Feeling daring? Then venture into my three tips.
This week I have three ideas – some more opportunistic than others – drawn from the world of exchange-traded funds (ETFs) and investment trusts. One is a play on emerging markets, one is an adventurous punt on cybersecurity, and the last a good vehicle for seeking value.
1. Gamble on emerging markets
Let’s get stuck straight in with a fund I’ve covered before – Utilico Emerging Markets (LSE: UEM). This investment trust (which I own) invests in infrastructure-orientated businesses throughout the developing world.
Its track record suggests it has captured returns from emerging markets far more efficiently than more established names, such as the Templeton Emerging Markets trust. It also has a strong income focus, with a dividend yield of around 3.5%.
Emerging markets have been getting a thorough kicking – amid China’s challenges and fretting over rising US interest rates – but this squall will pass, as they all do. When that happens (maybe next year), the turnaround will be sharp. One interesting way to play it could be the subscription shares issued by Utilico a few weeks back. In effect, subscription shares are an upside warrant or option on an underlying ordinary share price.
At specific dates (usually annually, or every six months) you get the chance to convert your subscription shares into ordinary shares at a fixed price. These options are effectively a geared way of playing a bounce in the price.
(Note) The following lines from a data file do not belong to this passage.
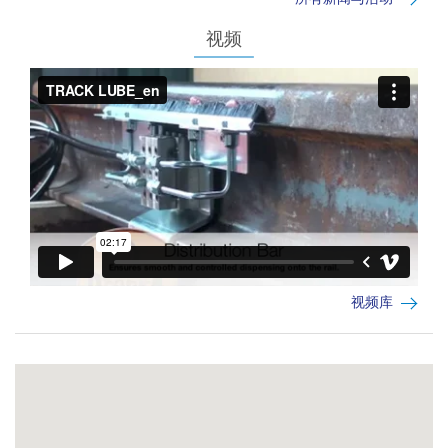
视频
视频库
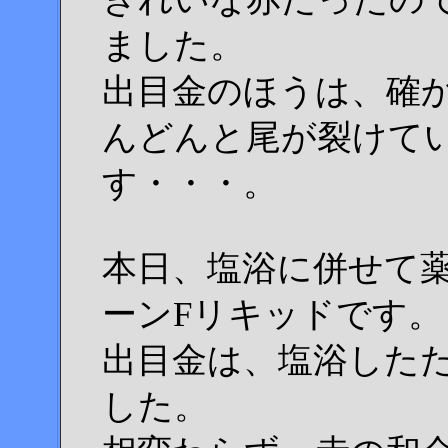
ました。
出目金のほうは、確
んどんと尾が裂けて
す・・・。
本日、塩浴に併せて
ーンFリキッドです。
出目金は、塩浴した
した。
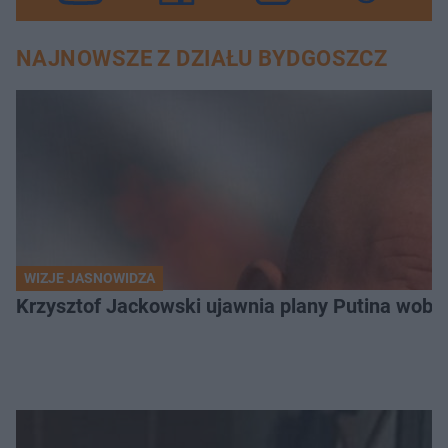
NAJNOWSZE Z DZIAŁU BYDGOSZCZ
WIZJE JASNOWIDZA
Krzysztof Jackowski ujawnia plany Putina wobec 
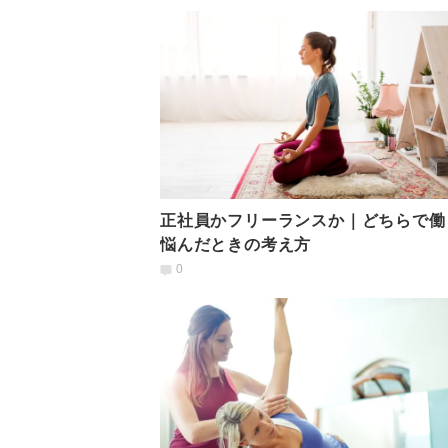
正社員かフリーランスか｜どちらで働
悩んだときの考え方
0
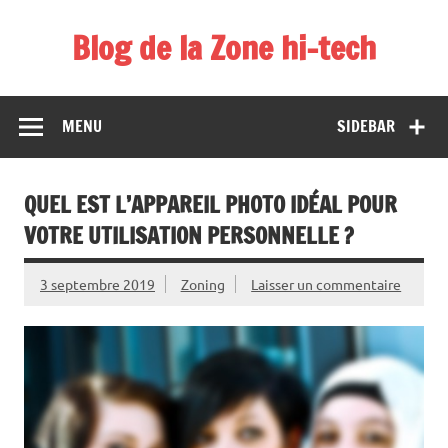
Skip
to
Blog de la Zone hi-tech
content
MENU
SIDEBAR
QUEL EST L’APPAREIL PHOTO IDÉAL POUR
VOTRE UTILISATION PERSONNELLE ?
3 septembre 2019
Zoning
Laisser un commentaire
They don’t pay any dividends and they are a gamble on the price going up. So let’s see how they work so we can decide if the gamble is worth the risk.
Utilico’s managers have issued 42 million of these subscription shares (subs) to investors, giving them the option to transfer into ordinary shares at a price of 183p. This transfer can happen “on the last business day of each of February 2016, August 2016, February 2017, August 2017 and February 2018”. But you don’t have to be an existing shareholder to buy the subs. You can buy them for 11.5p (at the time of writing) under the ticker UEMS.
Here’s how it works. The ordinary shares currently trade at 158p. So if you buy a subscription share with the intention of converting into the ordinaries over the next few years, the share price needs to rise above 194.5p before you make a profit (11.5p to buy the subs, then 183p to subscribe for the ordinaries). That’s a big ask – it assumes a 20%-plus rise in the ordinary share price. But if sentiment shifts, I reckon we could see a big rebound, and it’s worth noting that the share price has been above 200p at times.
So let’s say the share price rises to 205p. At that point, the subs would be worth 22p a share (205p less 183p), near-doubling your initial 11.5p investment. Of course, the reverse could happen too – the ordinary shares could keep falling, leaving the subscription options to expire worthless. In short, you could lose 100% of your investment far more easily than if you bought the ordinary shares outright. My feeling is that we may not have seen the worst for emerging markets yet, so the subs could fall further – but I’d be a buyer at 7p.
2. A focused play on cybersecurity
Another idea for the adventurous is a new exchange-traded fund from ETF Securities that we mentioned here last week – the ISE CyberSecurity (LSE: ISPY) fund. The focus – obviously – is cybersecurity. More than half of the businesses the fund tracks are software outfits, such as Sophos and Trend Micro, but network equipment businesses such as Juniper and Cisco also make the list. Some investors find these theme funds a bit ‘faddish’, but they have their virtues, as long as you’re selective.
One problem with investing in many tech funds is that you end up with a portfolio dominated by Apple, Google and Microsoft. There may be nothing wrong with that, but it’s too broad for some. So I think there could be real mileage in being focused on cybersecurity specifically – the market is only going to get bigger – and investing in some smaller businesses.
3. Back a true contrarian
Finally, keep an eye on Aurora Investment Trust (LSE: ARR). This fund has seen better days. But now the directors seem to have decided to turn it into a vehicle for Phoenix Asset Management, run by Gary Channon. I’ve known Channon for some time. He’s one of the UK’s most interesting value fund managers. Private investors can’t get into his existing private fund as it’s only marketed at institutions and high-net-worth individuals – so the decision to use Aurora as a new listed vehicle is interesting. Channon is a hugely focused stockpicker who has made big, successful bets on a whole range of businesses – including Sports Direct at its nadir and the housebuilders after 2009.
Details are due out in the next few months so there’s not much more to say right now. And the shares aren’t very liquid – when I rang my own broker at Hargreaves Lansdown, they observed that there are no electronic market makers and so you’d have to leave open a “fill or kill” order. The restructuring will involve dealing with this issue – but if everything goes to plan, we could be about to get access to a very experienced, contrarian UK stockpicker who can give stars such as Nick Train and Andy Brough a real run for their money.